**EXERCISE DESCRIPTION**
Each entry should be written out again exactly, so that nothing is lost.

Dataset entries
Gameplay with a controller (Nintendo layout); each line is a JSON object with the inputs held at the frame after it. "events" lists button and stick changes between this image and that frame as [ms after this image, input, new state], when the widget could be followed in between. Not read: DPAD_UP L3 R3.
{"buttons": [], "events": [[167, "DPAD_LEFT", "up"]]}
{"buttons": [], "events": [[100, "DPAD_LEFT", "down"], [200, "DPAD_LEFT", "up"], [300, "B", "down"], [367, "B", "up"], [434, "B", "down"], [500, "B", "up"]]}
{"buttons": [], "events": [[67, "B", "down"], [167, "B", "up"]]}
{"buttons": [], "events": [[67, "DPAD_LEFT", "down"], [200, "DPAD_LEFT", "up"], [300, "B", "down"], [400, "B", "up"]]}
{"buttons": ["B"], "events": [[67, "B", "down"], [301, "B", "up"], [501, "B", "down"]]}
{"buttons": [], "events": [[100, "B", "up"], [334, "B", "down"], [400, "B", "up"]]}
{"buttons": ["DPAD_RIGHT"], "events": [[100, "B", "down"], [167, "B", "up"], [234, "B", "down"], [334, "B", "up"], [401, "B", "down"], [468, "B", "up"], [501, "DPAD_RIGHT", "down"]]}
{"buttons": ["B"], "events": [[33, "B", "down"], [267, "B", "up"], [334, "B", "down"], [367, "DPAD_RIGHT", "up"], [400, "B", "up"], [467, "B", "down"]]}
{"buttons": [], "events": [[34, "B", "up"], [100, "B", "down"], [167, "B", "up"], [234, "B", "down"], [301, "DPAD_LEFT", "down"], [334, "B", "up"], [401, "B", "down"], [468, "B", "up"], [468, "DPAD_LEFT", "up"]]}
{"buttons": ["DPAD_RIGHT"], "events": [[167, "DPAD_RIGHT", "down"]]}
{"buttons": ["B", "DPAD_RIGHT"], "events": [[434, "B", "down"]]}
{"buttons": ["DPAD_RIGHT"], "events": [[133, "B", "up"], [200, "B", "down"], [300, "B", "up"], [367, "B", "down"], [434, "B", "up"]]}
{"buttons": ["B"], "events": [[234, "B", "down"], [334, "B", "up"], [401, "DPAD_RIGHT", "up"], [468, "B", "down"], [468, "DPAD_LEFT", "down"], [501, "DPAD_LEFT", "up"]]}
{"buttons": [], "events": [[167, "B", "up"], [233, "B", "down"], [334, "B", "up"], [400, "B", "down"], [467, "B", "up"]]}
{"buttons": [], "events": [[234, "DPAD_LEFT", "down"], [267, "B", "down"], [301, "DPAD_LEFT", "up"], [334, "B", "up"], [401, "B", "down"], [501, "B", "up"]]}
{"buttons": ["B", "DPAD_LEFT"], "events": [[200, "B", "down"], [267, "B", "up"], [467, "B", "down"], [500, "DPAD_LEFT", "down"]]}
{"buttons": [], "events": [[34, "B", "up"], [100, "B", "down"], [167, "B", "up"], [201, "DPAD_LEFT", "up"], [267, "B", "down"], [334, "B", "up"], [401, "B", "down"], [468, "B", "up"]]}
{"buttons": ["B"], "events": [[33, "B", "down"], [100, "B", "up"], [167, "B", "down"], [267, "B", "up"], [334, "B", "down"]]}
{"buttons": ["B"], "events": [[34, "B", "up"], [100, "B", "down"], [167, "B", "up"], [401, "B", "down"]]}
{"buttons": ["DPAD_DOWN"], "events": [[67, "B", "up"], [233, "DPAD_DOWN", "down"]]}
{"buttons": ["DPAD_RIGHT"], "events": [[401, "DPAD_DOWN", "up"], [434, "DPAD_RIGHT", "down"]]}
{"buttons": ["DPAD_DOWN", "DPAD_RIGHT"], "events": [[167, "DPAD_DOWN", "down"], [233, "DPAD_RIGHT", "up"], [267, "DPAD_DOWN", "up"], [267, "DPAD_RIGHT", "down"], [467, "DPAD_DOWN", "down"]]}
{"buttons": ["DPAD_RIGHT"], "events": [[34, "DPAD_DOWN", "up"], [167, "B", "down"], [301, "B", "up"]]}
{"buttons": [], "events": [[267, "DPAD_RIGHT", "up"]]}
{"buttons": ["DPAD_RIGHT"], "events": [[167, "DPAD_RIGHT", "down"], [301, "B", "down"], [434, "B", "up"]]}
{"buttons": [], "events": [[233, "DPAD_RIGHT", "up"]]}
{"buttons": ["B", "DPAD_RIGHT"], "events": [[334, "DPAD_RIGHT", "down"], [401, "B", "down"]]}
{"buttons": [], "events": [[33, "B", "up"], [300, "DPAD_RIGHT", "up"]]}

**SOLVED EXERCISE**
Gameplay with a controller (Nintendo layout); each line is a JSON object with the inputs held at the frame after it. "events" lists button and stick changes between this image and that frame as [ms after this image, input, new state], when the widget could be followed in between. Not read: DPAD_UP L3 R3.
{"buttons": [], "events": [[167, "DPAD_LEFT", "up"]]}
{"buttons": [], "events": [[100, "DPAD_LEFT", "down"], [200, "DPAD_LEFT", "up"], [300, "B", "down"], [367, "B", "up"], [434, "B", "down"], [500, "B", "up"]]}
{"buttons": [], "events": [[67, "B", "down"], [167, "B", "up"]]}
{"buttons": [], "events": [[67, "DPAD_LEFT", "down"], [200, "DPAD_LEFT", "up"], [300, "B", "down"], [400, "B", "up"]]}
{"buttons": ["B"], "events": [[67, "B", "down"], [301, "B", "up"], [501, "B", "down"]]}
{"buttons": [], "events": [[100, "B", "up"], [334, "B", "down"], [400, "B", "up"]]}
{"buttons": ["DPAD_RIGHT"], "events": [[100, "B", "down"], [167, "B", "up"], [234, "B", "down"], [334, "B", "up"], [401, "B", "down"], [468, "B", "up"], [501, "DPAD_RIGHT", "down"]]}
{"buttons": ["B"], "events": [[33, "B", "down"], [267, "B", "up"], [334, "B", "down"], [367, "DPAD_RIGHT", "up"], [400, "B", "up"], [467, "B", "down"]]}
{"buttons": [], "events": [[34, "B", "up"], [100, "B", "down"], [167, "B", "up"], [234, "B", "down"], [301, "DPAD_LEFT", "down"], [334, "B", "up"], [401, "B", "down"], [468, "B", "up"], [468, "DPAD_LEFT", "up"]]}
{"buttons": ["DPAD_RIGHT"], "events": [[167, "DPAD_RIGHT", "down"]]}
{"buttons": ["B", "DPAD_RIGHT"], "events": [[434, "B", "down"]]}
{"buttons": ["DPAD_RIGHT"], "events": [[133, "B", "up"], [200, "B", "down"], [300, "B", "up"], [367, "B", "down"], [434, "B", "up"]]}
{"buttons": ["B"], "events": [[234, "B", "down"], [334, "B", "up"], [401, "DPAD_RIGHT", "up"], [468, "B", "down"], [468, "DPAD_LEFT", "down"], [501, "DPAD_LEFT", "up"]]}
{"buttons": [], "events": [[167, "B", "up"], [233, "B", "down"], [334, "B", "up"], [400, "B", "down"], [467, "B", "up"]]}
{"buttons": [], "events": [[234, "DPAD_LEFT", "down"], [267, "B", "down"], [301, "DPAD_LEFT", "up"], [334, "B", "up"], [401, "B", "down"], [501, "B", "up"]]}
{"buttons": ["B", "DPAD_LEFT"], "events": [[200, "B", "down"], [267, "B", "up"], [467, "B", "down"], [500, "DPAD_LEFT", "down"]]}
{"buttons": [], "events": [[34, "B", "up"], [100, "B", "down"], [167, "B", "up"], [201, "DPAD_LEFT", "up"], [267, "B", "down"], [334, "B", "up"], [401, "B", "down"], [468, "B", "up"]]}
{"buttons": ["B"], "events": [[33, "B", "down"], [100, "B", "up"], [167, "B", "down"], [267, "B", "up"], [334, "B", "down"]]}
{"buttons": ["B"], "events": [[34, "B", "up"], [100, "B", "down"], [167, "B", "up"], [401, "B", "down"]]}
{"buttons": ["DPAD_DOWN"], "events": [[67, "B", "up"], [233, "DPAD_DOWN", "down"]]}
{"buttons": ["DPAD_RIGHT"], "events": [[401, "DPAD_DOWN", "up"], [434, "DPAD_RIGHT", "down"]]}
{"buttons": ["DPAD_DOWN", "DPAD_RIGHT"], "events": [[167, "DPAD_DOWN", "down"], [233, "DPAD_RIGHT", "up"], [267, "DPAD_DOWN", "up"], [267, "DPAD_RIGHT", "down"], [467, "DPAD_DOWN", "down"]]}
{"buttons": ["DPAD_RIGHT"], "events": [[34, "DPAD_DOWN", "up"], [167, "B", "down"], [301, "B", "up"]]}
{"buttons": [], "events": [[267, "DPAD_RIGHT", "up"]]}
{"buttons": ["DPAD_RIGHT"], "events": [[167, "DPAD_RIGHT", "down"], [301, "B", "down"], [434, "B", "up"]]}
{"buttons": [], "events": [[233, "DPAD_RIGHT", "up"]]}
{"buttons": ["B", "DPAD_RIGHT"], "events": [[334, "DPAD_RIGHT", "down"], [401, "B", "down"]]}
{"buttons": [], "events": [[33, "B", "up"], [300, "DPAD_RIGHT", "up"]]}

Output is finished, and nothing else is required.